Physicians receiving requests to prescribe oseltamivir for stockpiling must consider the benefits and risks to both the individual patient and to public health. [8,9] Recent reports of influenza resistance to oseltamivir suggest misuse could lead to the emergence of resistant influenza strains. In a Japanese study of 50 children infected with influenza A/H3N2 (seasonal influenza) in 2002–03 and treated with oseltamivir, resistance developed in 18% of the patients. In all children, treatment was initiated within 48 hours of symptom onset with recommended doses, although dosage recommendations for children in Japan were lower than those in North America; children are known to clear oseltamivir more readily than adults and under-dosing of children in particular may increase the risk of resistance. In another Roche-sponsored trial of 43 Japanese children in 2000–01, when influenza H1N1 was the predominant circulating strain, resistance developed in 16.3% of those treated. In December 2005, oseltamivir-resistant strains of influenza A/H5N1 were reported to have developed in two of eight Vietnamese patients who received oseltamivir treatment for avian influenza. Both patients died, despite early initiation of treatment in one case. In January 2007, two H5N1 patients in Egypt receiving oseltamivir treatment at appropriate doses were found to harbor viruses with moderately reduced susceptibility to oseltamivir. Both patients died, although treatment was not initiated early in either case.

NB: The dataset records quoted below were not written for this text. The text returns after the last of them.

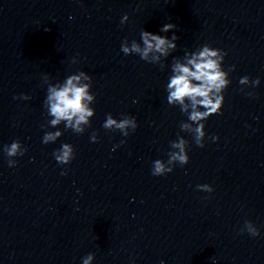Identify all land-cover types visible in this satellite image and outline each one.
I'll list each match as a JSON object with an SVG mask.
<instances>
[{
	"label": "clouds",
	"instance_id": "9594fccd",
	"mask_svg": "<svg viewBox=\"0 0 264 264\" xmlns=\"http://www.w3.org/2000/svg\"><path fill=\"white\" fill-rule=\"evenodd\" d=\"M129 17L125 14L121 19V24L128 21ZM176 25L166 23L160 29L162 33L173 32L169 39L165 35L154 34L152 32L142 30L140 33L141 42L132 40L130 42L125 39L121 43V51L124 55H138L143 61L151 64L160 65L161 69L165 67L164 63H160L161 57L167 59L172 52L177 49L176 41L179 37L173 31ZM159 54V55H157ZM227 55L222 49L213 48L209 44L197 48L195 51H185L183 62L180 58H174L171 64V75L166 85L167 102L169 105L180 107L182 113L188 117V122H181L180 129L192 135L195 144L203 148L206 137L205 121L213 115H221L224 106V92L229 87L231 81L229 73L234 71L235 66L224 70L223 63ZM84 81H92V77L84 71L79 74L69 75L59 86L55 84L47 86V94L44 106H47L48 115L51 117L49 125L56 128L61 122H64L65 129H71L76 134H83L85 129L82 124H89V117L95 115V109L89 107V103L93 101L94 96L90 94L89 83ZM241 85L256 87L260 84L259 78L250 80L248 76L240 79ZM243 91V89H241ZM252 96L253 93H247ZM18 99L29 100L30 97L22 94ZM96 98V97H95ZM135 103V101H134ZM203 109V110H201ZM138 124L134 116L123 115L120 119L113 118L111 113L106 115L103 128L106 130H117L124 137H128L134 133ZM131 129L129 133L128 129ZM63 133L60 130L47 131L42 138L44 144L56 142ZM211 139L218 140V136ZM91 142H98V134L91 135ZM124 141H121L123 143ZM188 140L178 134L177 140L170 142L171 150L168 152L167 163L172 164L178 162L180 166L187 165L190 161L188 155ZM175 151H172V150ZM8 157V166L15 167L17 160L13 159L17 156H23L27 149L23 147L19 140L13 141L10 145H5L3 149ZM53 156L58 164L68 165L75 158L74 147L69 143L62 144L60 149L53 152ZM174 171L173 167H167L163 160L157 159L153 162L152 175L164 176ZM62 175L65 173L62 172ZM197 189L201 191L213 192L214 189L208 184L197 185ZM247 232L253 237L259 236V230L251 221H245ZM241 233H243L241 231ZM94 256L89 253L83 258L82 264H91Z\"/></svg>",
	"mask_w": 264,
	"mask_h": 264
}]
</instances>
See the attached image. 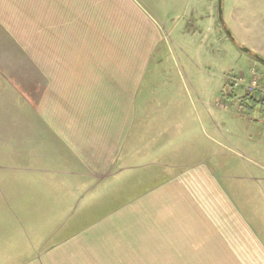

One explanation for these findings is that primary influenza A infection is associated with higher rates of viral replication than subsequent infections, which may favor development of resistance. Among children never before infected with influenza A, or in a pandemic without any pre-existing immunity among the population, everyone will have a primary infection and there may be increased risk of developing resistance with under-dosing of antivirals in the context of high rates of viral replication. Use of personal stockpiles of oseltamivir at inappropriate doses may fuel this development.
Physicians are not obligated to prescribe medication for hypothetical scenarios that may not benefit their patients. Personal stockpiles may be used chaotically and inappropriately for other viral illnesses or shared with others, contributing to the development of resistance and thereby diminishing the effectiveness of the primary tool available in the early stages of a pandemic. While the decision to prescribe is ultimately made after discussions between the physician and patient, physicians are advised to turn down patient requests for oseltamivir stockpiles. Instead, patients should be reassured that governments across Canada are establishing robust public stockpiles of oseltamivir with a view to providing early treatment to those who need it during a pandemic.
Physicians should review the pandemic plans in their own health authority and feel welcome to participate in the planning process. While no one can predict when the next influenza pandemic will occur, planning in the interpandemic period and implementing basic infection control measures, particularly hand washing and influenza and pneumococcal vaccination, will benefit physicians and their patients now and reduce the changes required during a pandemic. Once a pandemic is declared, physicians should be ready to enhance their infection control practices and make appropriate changes regarding patient referral and staffing.
Dr Daly has received honoraria for educational sessions on unrelated topics from pharmaceutical companies that manufacture vaccines mentioned in these articles.